- MATERIAL FOR THIS EXERCISE:
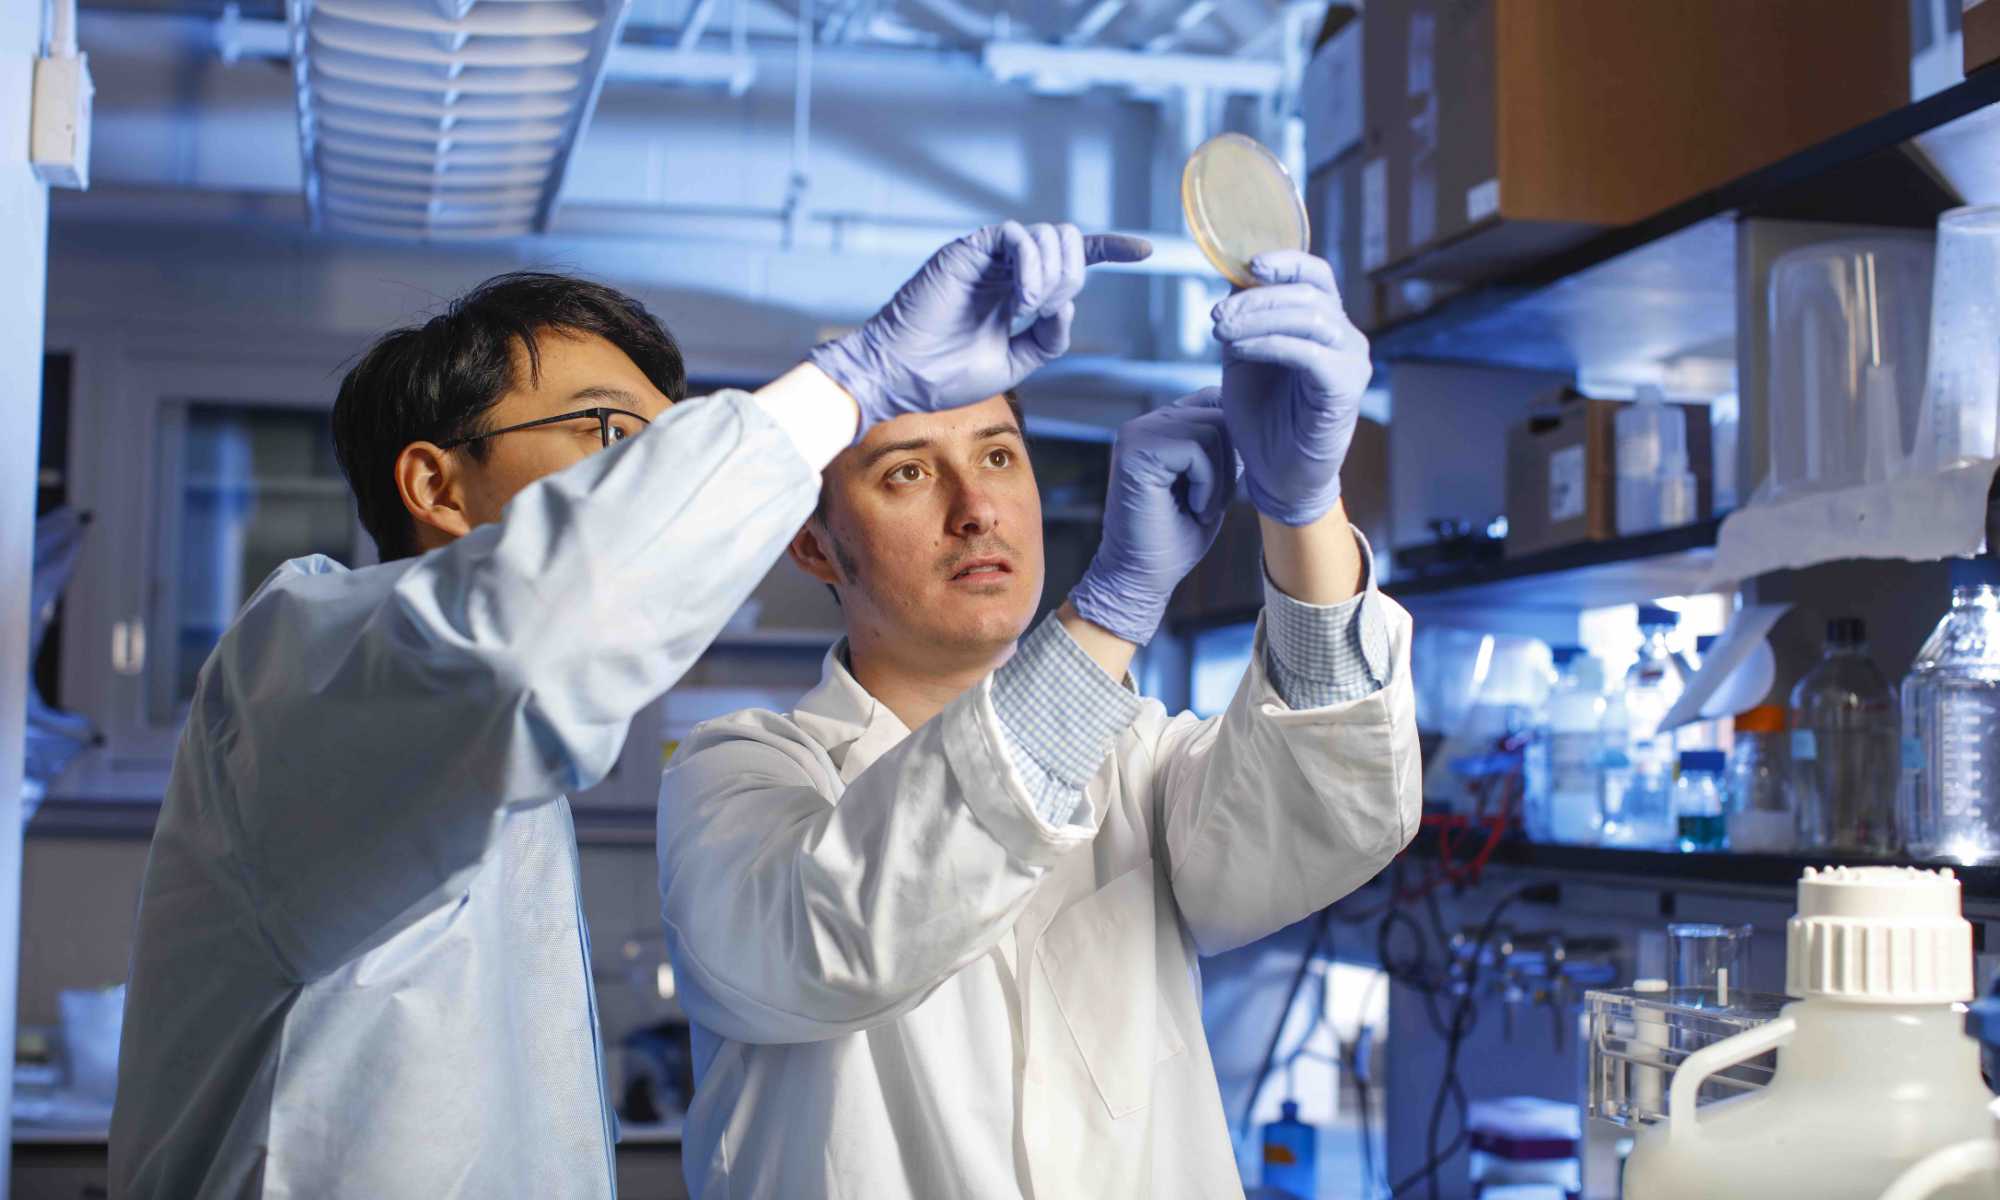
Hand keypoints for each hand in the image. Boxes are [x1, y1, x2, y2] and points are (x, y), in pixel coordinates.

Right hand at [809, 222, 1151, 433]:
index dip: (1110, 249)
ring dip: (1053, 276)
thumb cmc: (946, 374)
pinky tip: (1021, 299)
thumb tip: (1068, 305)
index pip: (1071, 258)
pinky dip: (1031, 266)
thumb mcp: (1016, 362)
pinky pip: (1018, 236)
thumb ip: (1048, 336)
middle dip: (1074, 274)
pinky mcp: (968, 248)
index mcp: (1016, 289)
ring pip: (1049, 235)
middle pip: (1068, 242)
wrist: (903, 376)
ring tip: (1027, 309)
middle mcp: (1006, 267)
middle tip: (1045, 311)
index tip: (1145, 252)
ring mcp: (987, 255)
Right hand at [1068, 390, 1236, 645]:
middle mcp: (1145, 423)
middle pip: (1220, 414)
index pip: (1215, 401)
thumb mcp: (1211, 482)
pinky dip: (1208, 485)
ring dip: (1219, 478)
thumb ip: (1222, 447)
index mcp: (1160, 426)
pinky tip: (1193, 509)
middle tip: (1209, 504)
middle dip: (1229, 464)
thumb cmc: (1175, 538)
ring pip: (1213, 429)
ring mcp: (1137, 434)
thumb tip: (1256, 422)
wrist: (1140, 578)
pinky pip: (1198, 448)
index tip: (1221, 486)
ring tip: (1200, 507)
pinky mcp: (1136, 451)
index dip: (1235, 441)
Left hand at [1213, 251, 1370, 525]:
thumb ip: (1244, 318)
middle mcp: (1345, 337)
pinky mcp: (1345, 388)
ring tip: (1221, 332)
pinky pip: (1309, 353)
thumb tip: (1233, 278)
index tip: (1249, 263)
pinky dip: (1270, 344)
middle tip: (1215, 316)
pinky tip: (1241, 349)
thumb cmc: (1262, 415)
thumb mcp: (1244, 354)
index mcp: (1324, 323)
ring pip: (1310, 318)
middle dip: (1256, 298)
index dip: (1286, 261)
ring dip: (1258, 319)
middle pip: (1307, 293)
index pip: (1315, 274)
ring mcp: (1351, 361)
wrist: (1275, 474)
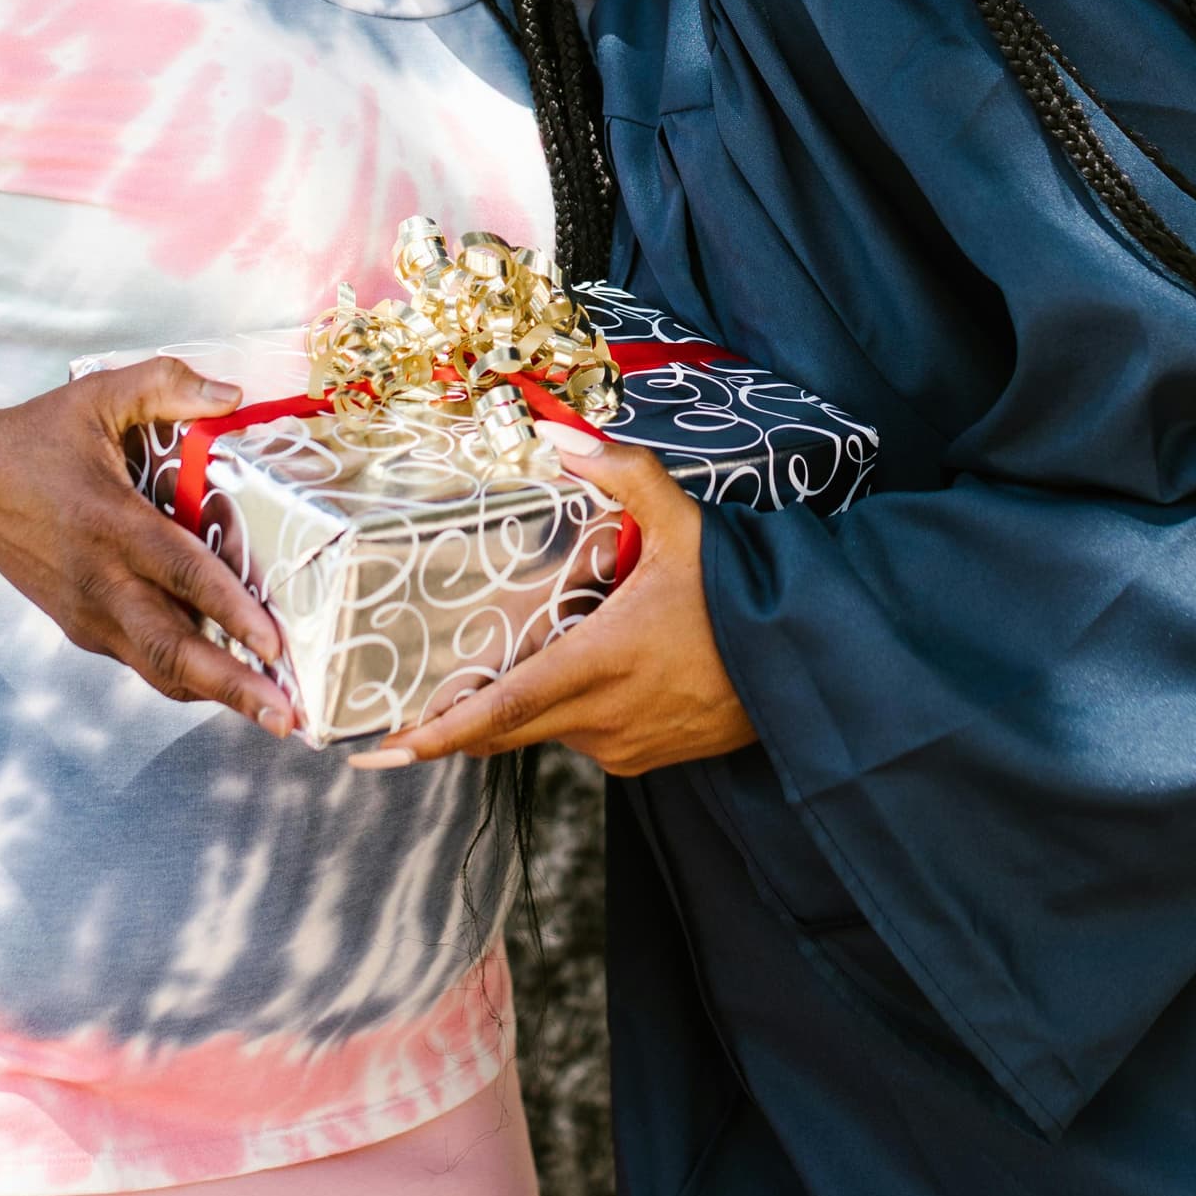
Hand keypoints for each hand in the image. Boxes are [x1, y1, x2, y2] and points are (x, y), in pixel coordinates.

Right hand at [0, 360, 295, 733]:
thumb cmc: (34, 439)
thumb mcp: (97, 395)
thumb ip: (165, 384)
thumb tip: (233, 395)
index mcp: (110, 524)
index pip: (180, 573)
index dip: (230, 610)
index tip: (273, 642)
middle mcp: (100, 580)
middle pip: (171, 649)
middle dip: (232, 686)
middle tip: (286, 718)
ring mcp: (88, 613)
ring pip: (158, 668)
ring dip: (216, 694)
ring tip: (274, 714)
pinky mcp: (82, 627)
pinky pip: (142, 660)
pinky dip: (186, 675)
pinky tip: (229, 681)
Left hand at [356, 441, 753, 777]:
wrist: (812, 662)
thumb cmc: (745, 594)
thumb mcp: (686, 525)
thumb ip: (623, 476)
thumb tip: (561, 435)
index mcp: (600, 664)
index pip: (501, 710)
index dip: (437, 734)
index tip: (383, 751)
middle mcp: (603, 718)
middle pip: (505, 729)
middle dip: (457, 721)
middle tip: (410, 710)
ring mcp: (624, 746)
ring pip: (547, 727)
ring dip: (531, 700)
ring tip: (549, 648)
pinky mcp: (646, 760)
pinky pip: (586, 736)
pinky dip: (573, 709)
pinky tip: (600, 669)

==

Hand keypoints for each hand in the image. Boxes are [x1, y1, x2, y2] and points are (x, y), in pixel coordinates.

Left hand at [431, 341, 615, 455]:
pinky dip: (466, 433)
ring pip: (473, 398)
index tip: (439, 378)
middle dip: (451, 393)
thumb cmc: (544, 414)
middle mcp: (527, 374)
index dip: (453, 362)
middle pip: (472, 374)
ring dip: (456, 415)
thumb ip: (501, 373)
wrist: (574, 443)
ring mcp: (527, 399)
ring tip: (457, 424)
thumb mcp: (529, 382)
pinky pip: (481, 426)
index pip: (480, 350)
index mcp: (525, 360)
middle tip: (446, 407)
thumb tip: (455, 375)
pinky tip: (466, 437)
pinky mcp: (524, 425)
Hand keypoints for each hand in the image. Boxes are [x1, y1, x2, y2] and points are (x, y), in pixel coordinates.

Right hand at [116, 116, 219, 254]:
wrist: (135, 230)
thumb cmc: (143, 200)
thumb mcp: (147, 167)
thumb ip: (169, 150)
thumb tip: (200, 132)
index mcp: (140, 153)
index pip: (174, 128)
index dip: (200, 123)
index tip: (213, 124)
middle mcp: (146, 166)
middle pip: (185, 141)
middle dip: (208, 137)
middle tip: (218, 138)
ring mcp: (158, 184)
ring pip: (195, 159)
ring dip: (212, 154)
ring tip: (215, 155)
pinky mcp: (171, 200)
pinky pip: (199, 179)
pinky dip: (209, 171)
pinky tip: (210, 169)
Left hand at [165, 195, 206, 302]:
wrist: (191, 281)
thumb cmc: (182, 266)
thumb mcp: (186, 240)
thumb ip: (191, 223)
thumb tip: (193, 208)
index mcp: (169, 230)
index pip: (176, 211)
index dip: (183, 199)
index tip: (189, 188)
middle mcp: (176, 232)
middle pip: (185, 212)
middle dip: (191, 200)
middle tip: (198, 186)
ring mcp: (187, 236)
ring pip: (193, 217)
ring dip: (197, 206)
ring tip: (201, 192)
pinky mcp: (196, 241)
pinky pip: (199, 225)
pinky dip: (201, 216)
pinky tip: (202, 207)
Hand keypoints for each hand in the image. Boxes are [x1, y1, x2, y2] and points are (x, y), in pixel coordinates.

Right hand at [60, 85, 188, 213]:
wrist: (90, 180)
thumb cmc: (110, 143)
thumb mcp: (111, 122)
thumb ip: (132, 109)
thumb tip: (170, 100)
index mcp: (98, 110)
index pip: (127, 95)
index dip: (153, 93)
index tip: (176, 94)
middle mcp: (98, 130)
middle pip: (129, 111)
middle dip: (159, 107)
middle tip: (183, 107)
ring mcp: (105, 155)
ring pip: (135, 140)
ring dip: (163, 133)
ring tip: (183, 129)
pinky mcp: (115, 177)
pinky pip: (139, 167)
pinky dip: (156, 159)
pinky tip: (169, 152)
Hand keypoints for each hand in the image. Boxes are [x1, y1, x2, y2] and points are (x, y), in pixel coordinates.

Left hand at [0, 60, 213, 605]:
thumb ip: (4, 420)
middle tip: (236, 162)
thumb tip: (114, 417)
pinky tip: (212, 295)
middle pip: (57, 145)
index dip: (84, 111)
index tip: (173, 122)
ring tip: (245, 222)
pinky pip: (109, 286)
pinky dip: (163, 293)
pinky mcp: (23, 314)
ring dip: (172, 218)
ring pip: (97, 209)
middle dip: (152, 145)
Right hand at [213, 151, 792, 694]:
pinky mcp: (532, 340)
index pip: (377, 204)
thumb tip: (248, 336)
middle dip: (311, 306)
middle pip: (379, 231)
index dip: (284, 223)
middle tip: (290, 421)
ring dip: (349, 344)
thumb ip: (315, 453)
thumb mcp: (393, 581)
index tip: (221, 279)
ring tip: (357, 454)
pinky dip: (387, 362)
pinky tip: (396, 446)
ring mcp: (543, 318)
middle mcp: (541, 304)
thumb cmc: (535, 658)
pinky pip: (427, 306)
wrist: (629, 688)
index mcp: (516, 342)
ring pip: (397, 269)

- TASK DETAILS:
Select all lines in the listing that include the word "Left".

- RESULT FOR THIS TASK:
Left hand at [1213, 251, 1370, 525]:
Left hand at [356, 441, 753, 777]:
Left hand at [431, 341, 615, 455]:
Left hand at [165, 195, 206, 302]:
Left hand at [0, 60, 213, 605]:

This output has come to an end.